Saturday, April 5, 2014

Minimal Downtime Patching Using Cloned RDBMS Home


Jan 2014 patch is out since some time and we need to now apply it as there is no major issue reported with it. The target is 8 node cluster with around 30+ DBs running on it. These are the critical business applications which cannot be taken offline as they are running some critical global HR and Financial apps. We really struggled to get every application owner to agree to same downtime (DBA's nigthmare!!). Also due to approvals issue we have to cancel the patching twice. This was b'coz all are sharing same infrastructure. 

There are two fundamental problems that we have.
1. Amount of downtime. 
2. Get every one to agree to same downtime window, as they all have different business priorities. 

Considering this, we considered the following approach, which solves our both the issues.
Idea is very simple, where we clone the existing RDBMS Home and Patch it and then switch ORACLE HOME of the database to run out of the new patched home. 
So following is the outline of the process.


1. Clone oracle home.
2. Apply the patches on the cloned home.
3. Switch DB to run from new home and run sql script.

We tried this on three node RAC cluster running 11.2.0.3 with latest OPatch.
So first we need to clone the RDBMS home on all the nodes. 
One needs to do this on all oracle rac nodes, in this case on 3 nodes, since this a 3 node RAC.

Records

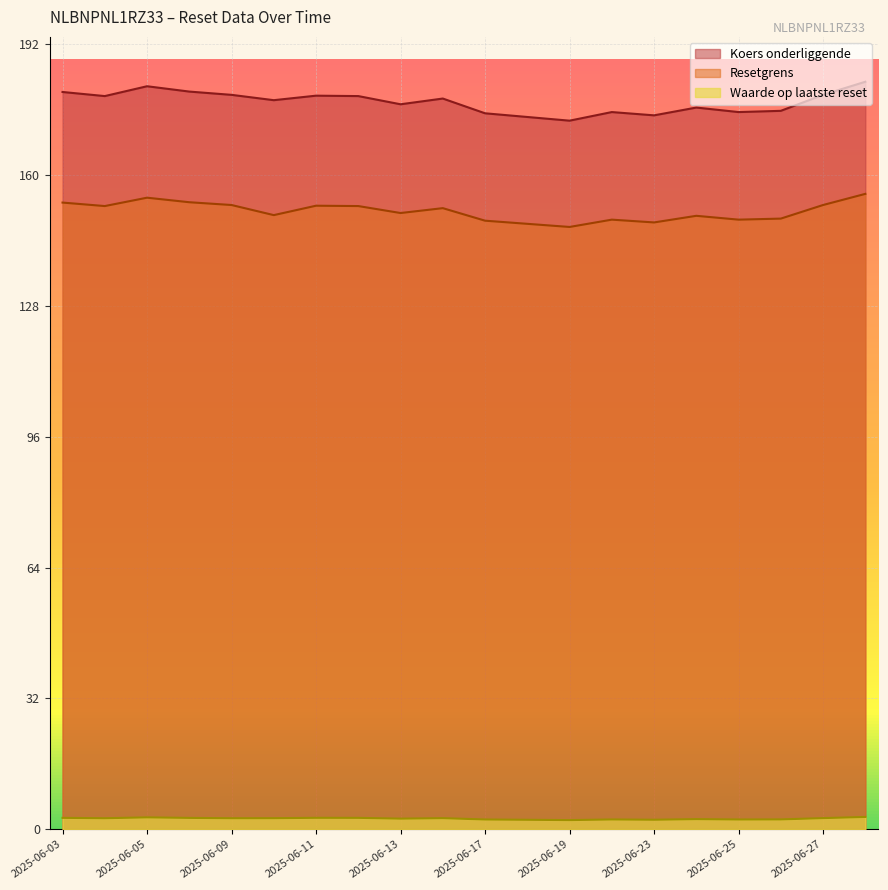

Which series has the largest total across all categories?

Koers onderliggende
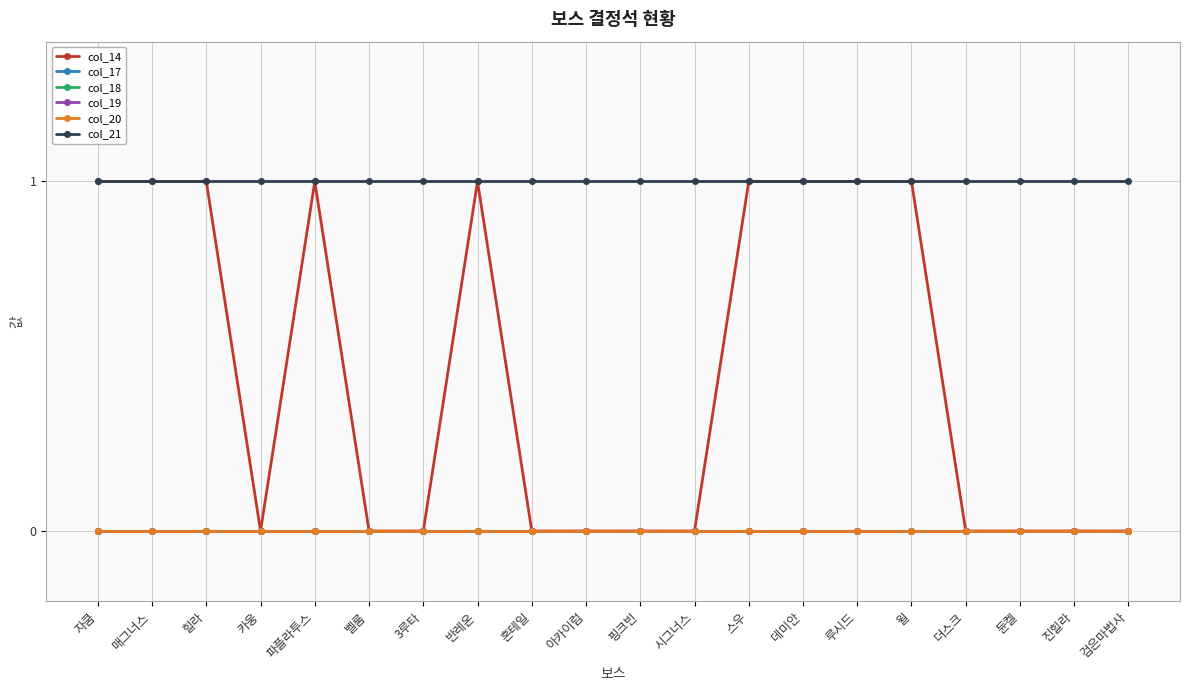

Is it true that col_21 equals 1 at 3루타?

True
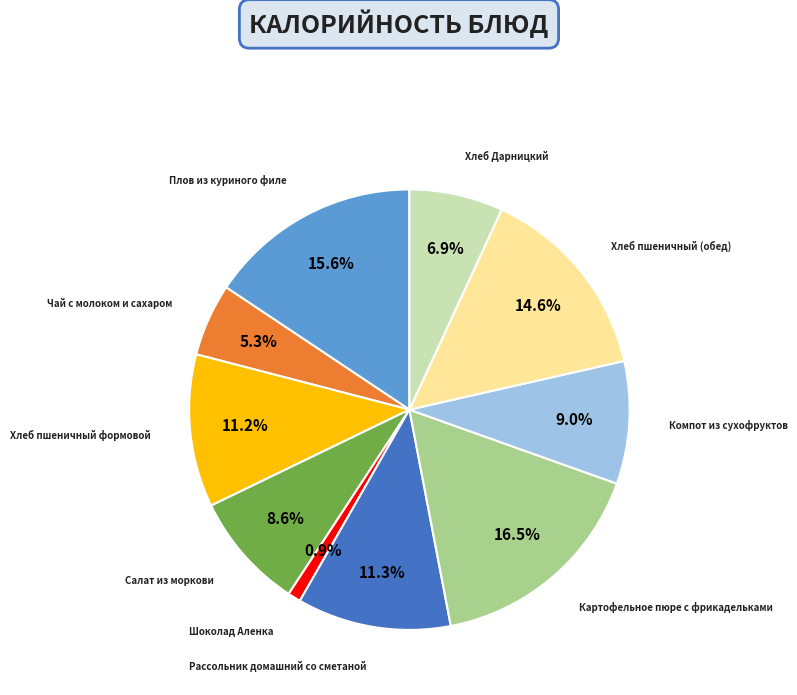

Does any single category account for the majority?

No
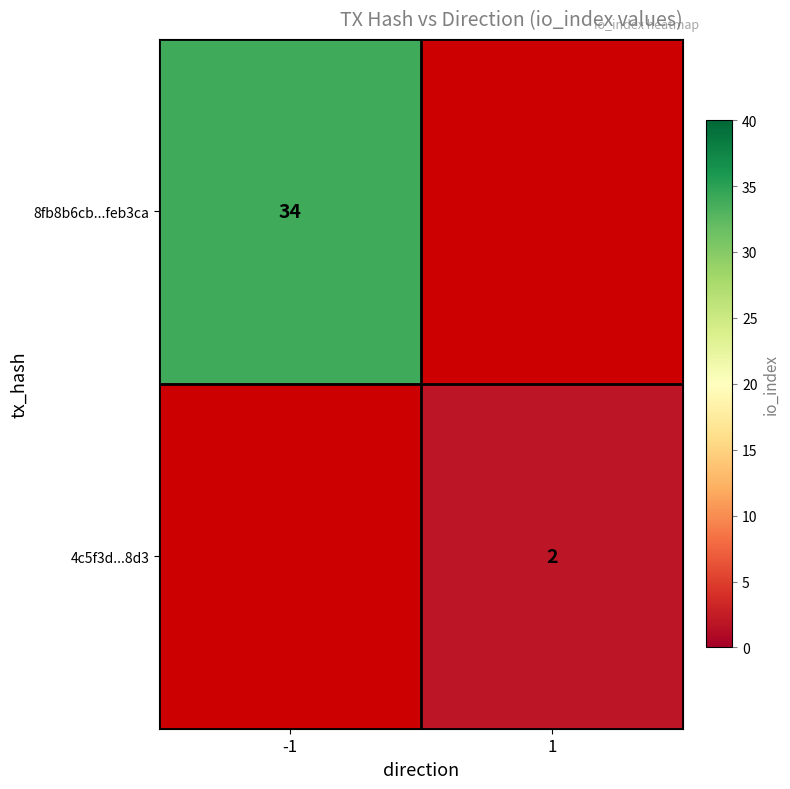

The value of 4c5f3d...8d3 at 1 is 3. True or false?

False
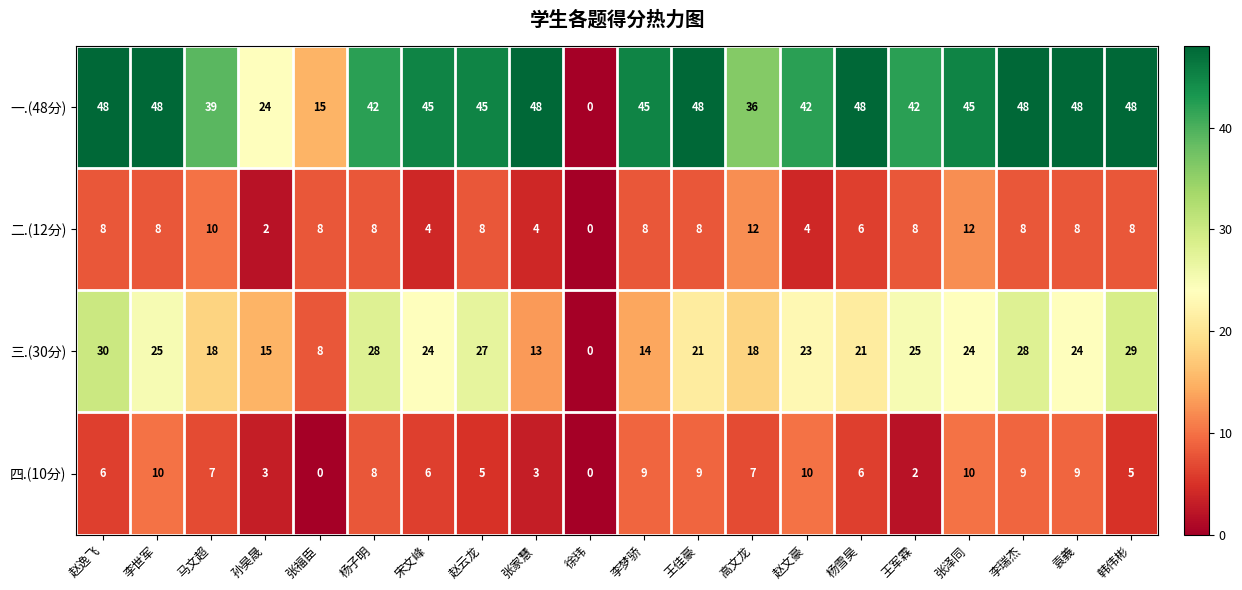

At 高文龙, list the series in order from smallest to largest.

四.(10分), 二.(12分), 三.(30分), 一.(48分)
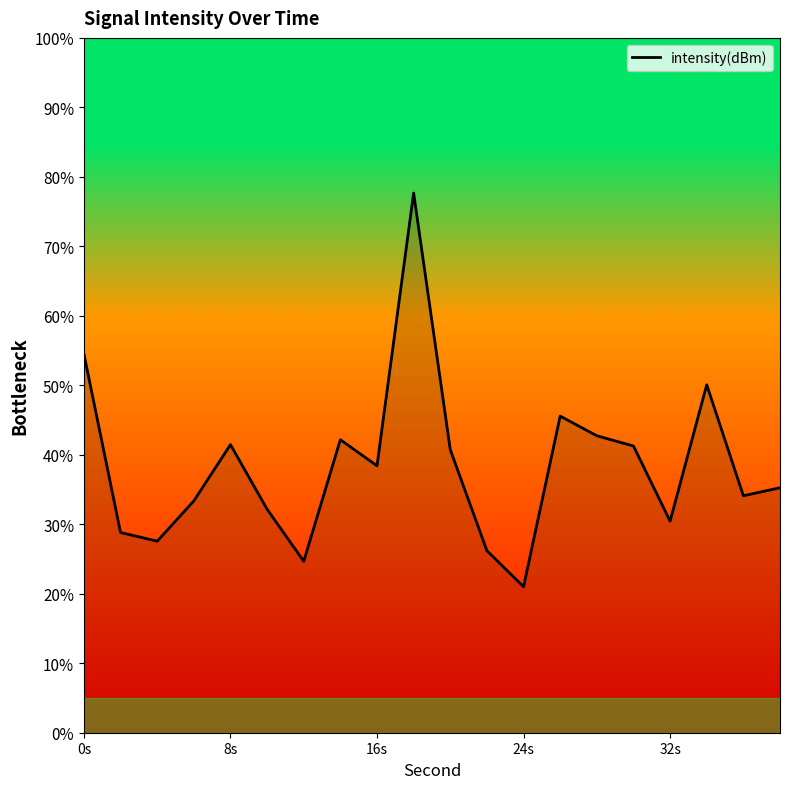

What is the difference between the maximum and minimum values?

56.7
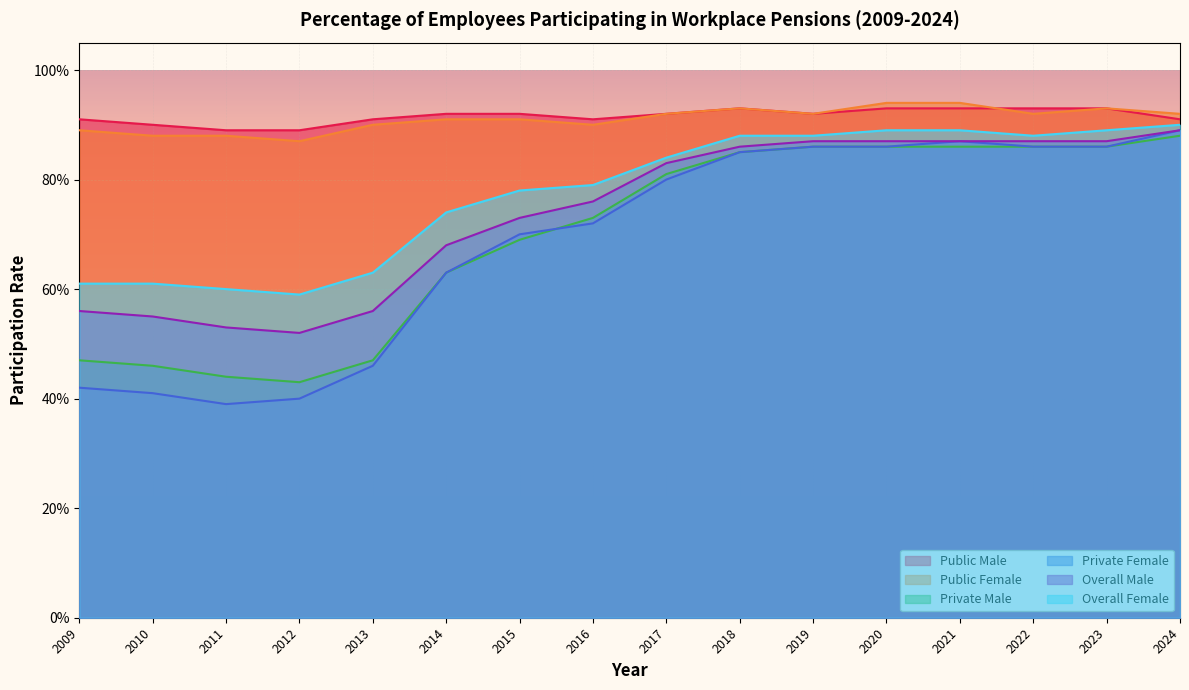

Which label corresponds to the largest value in the chart?

2020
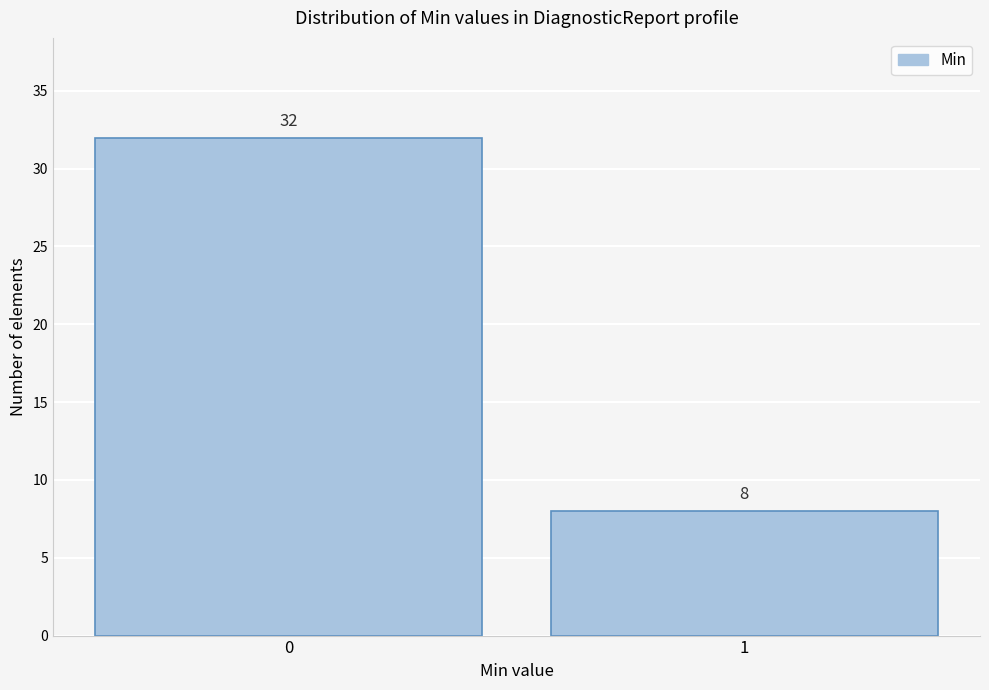

Reading right to left, list all the values displayed in this chart.

1=8	0=32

Exercise tasks
[1] Reproduce the passage of the patching post starting with "Saturday, April 5, 2014" and going on through "different business priorities.", word for word.
[2] Transcribe the listing starting with the line with "四.(10分), 二.(12分), 三.(30分), 一.(48分)" and going on through the end of the listing, both ends included, and leave out the pictures.
The listing and the patching post come from unrelated sources.

Responses per task
[1]
Saturday, April 5, 2014

Minimal Downtime Patching Using Cloned RDBMS Home


Jan 2014 patch is out since some time and we need to now apply it as there is no major issue reported with it. The target is 8 node cluster with around 30+ DBs running on it. These are the critical business applications which cannot be taken offline as they are running some critical global HR and Financial apps. We really struggled to get every application owner to agree to same downtime (DBA's nigthmare!!). Also due to approvals issue we have to cancel the patching twice. This was b'coz all are sharing same infrastructure. 

There are two fundamental problems that we have.
1. Amount of downtime. 
2. Get every one to agree to same downtime window, as they all have different business priorities.

[2]
四.(10分), 二.(12分), 三.(30分), 一.(48分)

What is the difference between the maximum and minimum values?

56.7

Which label corresponds to the largest value in the chart?

2020

Reading right to left, list all the values displayed in this chart.

1=8	0=32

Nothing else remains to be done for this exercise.